Après avoir, des années durant, escroqué, pillé et opprimé les peuples africains, la France leur a filé un semblant d’indépendance sans qu’ils ne la lui demandent. C’est le schéma des pays comme le Gabon, le Congo, le Togo, la Côte d’Ivoire, etc. Qui plus est, lorsque l’un de ces pays a des ressources qui comptent pour la « puissance » de l’industrie française en métropole, c’est le néo-colonialisme à l’état pur et dur qui continue. Voilà ce qui explique, comme on le sait tous, l’esclavage du peuple gabonais depuis 1960. Notre propre pétrole, notre propre gaz, notre propre uranium, notre propre bois sont tous régis par des entreprises françaises et leurs mercenaires. La base militaire du camp de Gaulle est là pour protéger les ressortissants français, les entreprises et les intérêts français dont font partie les Bongo. Voilà comment on a fait pendant les 42 ans d’Omar Bongo et qu’on a déjà parcouru 10 ans d’Ali Bongo.
Seulement, le monde a évolué. Le grand déballage de l’affaire Elf a montré comment Omar Bongo et la France ont volé le Gabon systématiquement pendant des décennies. Les affaires des BMA (biens mal acquis) entre les Bongo (père et enfants) ne sortent, depuis quinze ans, qu’à cause, d’une part, de la pression des ONG internationales (Transparency international, Sherpa, Publiez ce que vous payez…) et de la déconfiture, finalement, entre les deux parties ; l’une voulant un peu plus manger que l’autre, d’autre part. Mais la France reste maître du Gabon. On a vu les Français chasser les Singapouriens à Owendo sur une affaire d’un port qui a été construit par ces derniers, mais que les Français ont bloqué pour le « récupérer » après. On se souvient aussi de l’affaire du fer de Bélinga que les Français ont bloqué et retiré le contrat aux Chinois. Le pétrole (Total Gabon depuis 50 ans) et l’uranium gabonais (Comilog, filiale locale d’Areva) représentent les gros intérêts que la France n’est pas près de céder à qui que ce soit et pour lesquels elle n’accepte pas, compte tenu des « accords secrets » sur le silence que les Bongo doivent garder sur l’ampleur de la production et des milliards d’euros (qui dépassent le budget du Gabon) que la France tire de ces ressources.

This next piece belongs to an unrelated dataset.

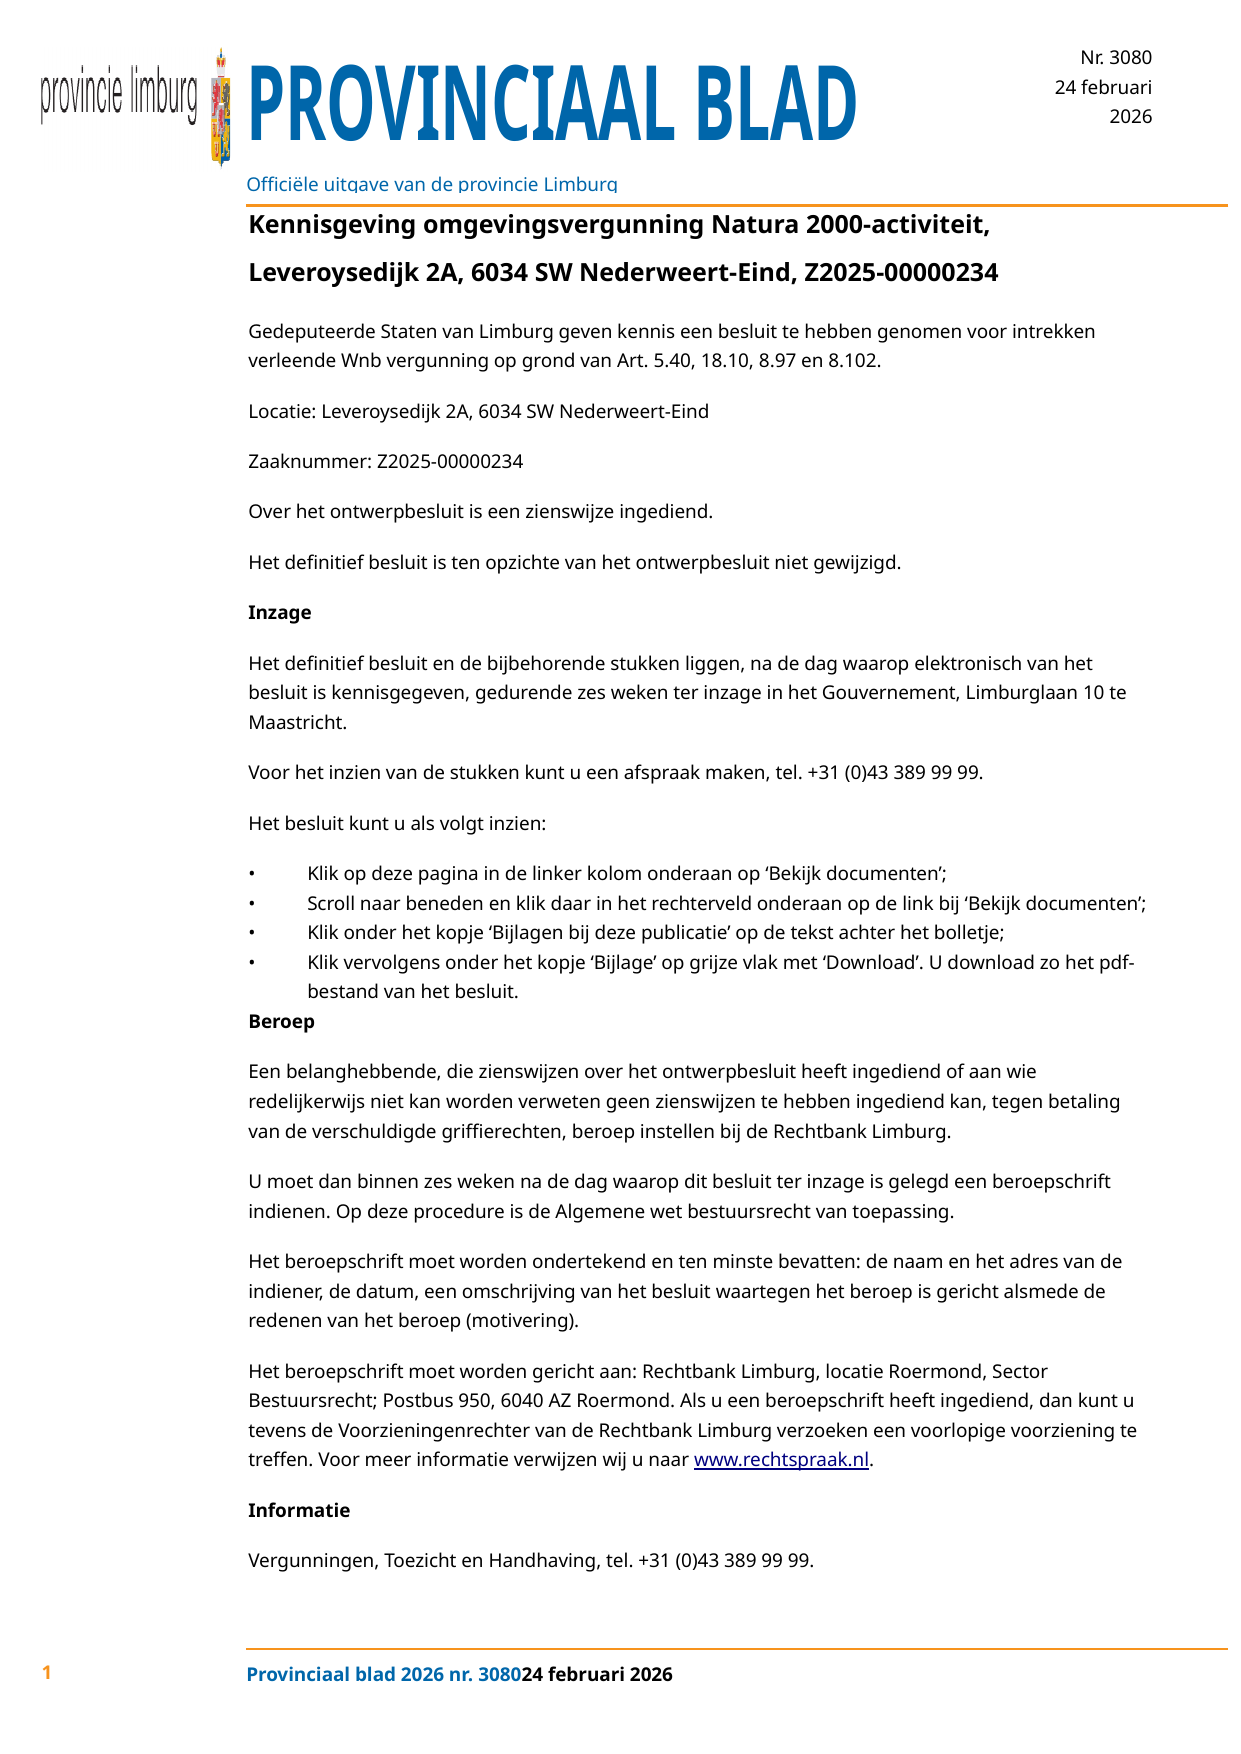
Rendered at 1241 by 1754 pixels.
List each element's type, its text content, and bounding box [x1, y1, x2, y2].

C’est la France qui détient les cartes de localisation des gisements (sur terre et en mer) et connaît ce qui est réellement produit et les réserves dont dispose encore le Gabon. Le Fcfa, que nous utilisons en commun, est le plus grand symbole de la domination post-coloniale de la France. C’est elle qui le fabrique dans ses usines de Clermont-Ferrand et c’est le trésor français qui évalue combien faut-il donner aux Etats africains pour leurs besoins de fonctionnement et de commerce.
Au plan politique, la France n’a-t-elle pas tiré en 1993 ? N’a-t-elle pas berné Mba Abessole en lui disant de laisser encore Bongo passer en 1993, Pierre Mamboundou en 2005, André Mba Obame en 2009 et Jean Ping, là en 2016 ? Dans sa résolution du 14 septembre 2017 sur la répression de l’opposition au Gabon, le Parlement européen avait « demandé instamment à la France, en particulier, en raison de ses liens historiques forts avec le Gabon, de peser de tout son poids politique et économique sur le gouvernement gabonais et de jouer un rôle constructif au sein des institutions européennes à cet égard ».

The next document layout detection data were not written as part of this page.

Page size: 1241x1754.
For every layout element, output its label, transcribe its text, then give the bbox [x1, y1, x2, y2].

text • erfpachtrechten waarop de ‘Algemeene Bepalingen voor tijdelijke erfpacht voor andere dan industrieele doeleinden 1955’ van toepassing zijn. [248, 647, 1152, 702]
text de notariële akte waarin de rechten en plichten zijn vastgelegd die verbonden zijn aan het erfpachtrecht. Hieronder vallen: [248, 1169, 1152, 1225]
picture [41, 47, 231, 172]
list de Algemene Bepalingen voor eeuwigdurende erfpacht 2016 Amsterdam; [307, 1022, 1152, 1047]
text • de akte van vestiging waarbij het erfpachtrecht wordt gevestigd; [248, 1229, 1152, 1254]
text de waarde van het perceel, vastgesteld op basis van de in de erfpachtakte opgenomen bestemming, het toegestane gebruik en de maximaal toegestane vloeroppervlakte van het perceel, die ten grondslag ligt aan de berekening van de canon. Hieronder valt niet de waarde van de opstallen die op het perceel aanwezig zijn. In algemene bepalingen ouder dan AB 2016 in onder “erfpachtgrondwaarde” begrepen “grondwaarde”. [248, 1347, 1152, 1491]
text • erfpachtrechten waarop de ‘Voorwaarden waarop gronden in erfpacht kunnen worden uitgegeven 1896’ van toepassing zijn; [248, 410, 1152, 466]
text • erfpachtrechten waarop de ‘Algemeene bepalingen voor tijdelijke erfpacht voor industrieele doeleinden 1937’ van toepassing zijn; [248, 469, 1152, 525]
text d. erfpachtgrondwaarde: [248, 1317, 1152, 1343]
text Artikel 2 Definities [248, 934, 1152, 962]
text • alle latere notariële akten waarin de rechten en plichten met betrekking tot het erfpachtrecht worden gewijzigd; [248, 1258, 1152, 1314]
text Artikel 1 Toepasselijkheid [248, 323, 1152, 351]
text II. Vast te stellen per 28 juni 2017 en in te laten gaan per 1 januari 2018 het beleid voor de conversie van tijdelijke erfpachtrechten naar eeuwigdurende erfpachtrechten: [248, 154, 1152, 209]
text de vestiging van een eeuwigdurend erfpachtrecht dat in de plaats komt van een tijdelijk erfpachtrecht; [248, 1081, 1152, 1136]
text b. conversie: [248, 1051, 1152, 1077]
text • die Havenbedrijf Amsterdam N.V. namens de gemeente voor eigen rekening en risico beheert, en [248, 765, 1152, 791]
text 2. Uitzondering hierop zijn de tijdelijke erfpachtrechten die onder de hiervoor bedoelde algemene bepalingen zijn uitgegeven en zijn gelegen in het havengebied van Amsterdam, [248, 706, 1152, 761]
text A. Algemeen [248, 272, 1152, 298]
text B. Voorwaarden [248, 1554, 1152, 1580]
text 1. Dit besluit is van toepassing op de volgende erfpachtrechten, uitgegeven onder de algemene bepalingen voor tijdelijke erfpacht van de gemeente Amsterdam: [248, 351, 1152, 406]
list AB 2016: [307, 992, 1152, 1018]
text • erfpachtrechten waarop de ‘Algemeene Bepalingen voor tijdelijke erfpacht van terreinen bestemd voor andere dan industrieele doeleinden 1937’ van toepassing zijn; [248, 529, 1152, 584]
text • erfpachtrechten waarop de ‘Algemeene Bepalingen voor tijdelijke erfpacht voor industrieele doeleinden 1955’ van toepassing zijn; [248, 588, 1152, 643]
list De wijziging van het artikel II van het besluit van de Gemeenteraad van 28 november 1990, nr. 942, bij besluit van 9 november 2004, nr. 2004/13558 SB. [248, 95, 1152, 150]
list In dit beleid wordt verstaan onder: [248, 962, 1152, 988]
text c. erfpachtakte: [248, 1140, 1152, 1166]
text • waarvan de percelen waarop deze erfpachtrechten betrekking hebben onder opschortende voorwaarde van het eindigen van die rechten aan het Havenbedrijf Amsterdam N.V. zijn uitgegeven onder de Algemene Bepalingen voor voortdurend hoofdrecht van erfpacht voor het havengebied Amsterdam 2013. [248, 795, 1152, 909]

En langage diplomatique, un « rôle constructif » c’est reconnaître que c’est la France qui joue un rôle « destructif » au Gabon sur l’économie, le développement, la répression de l’opposition, le déni des droits de l’Homme, les sanctions contre la presse et les prisonniers politiques. Pourquoi ? Parce que les patriotes gabonais qui sont victimes de cette répression se battent pour une seule chose : la fin de la relation hypocrite France-Gabon. Aujourd’hui ce combat passe par la déclaration sans délai de la « vacance du pouvoir », une période de transition civile d’un an pour refaire un vrai cadre électoral transparent et crédible au terme duquel des élections présidentielles, législatives et locales seront organisées.